** EXTRACTED ENTRIES follows **
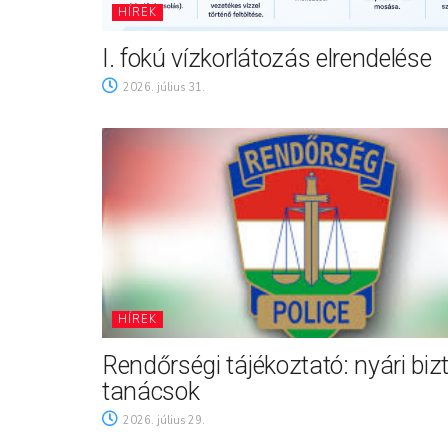
HÍREK
I. fokú vízkorlátozás elrendelése
2026. július 31.
HÍREK
Rendőrségi tájékoztató: nyári biz
tanácsok
2026. július 29.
** End of EXTRACTED ENTRIES **
• _PROBLEM TO WORK ON_
Copy out every line of text from the entries above word for word, leaving out the pictures.

• _TASK RESPONSE_
HÍREK
I. fokú vízkorlátozás elrendelése
2026. július 31.
HÍREK
Rendőrségi tájékoztató: nyári biz
tanácsok
2026. július 29.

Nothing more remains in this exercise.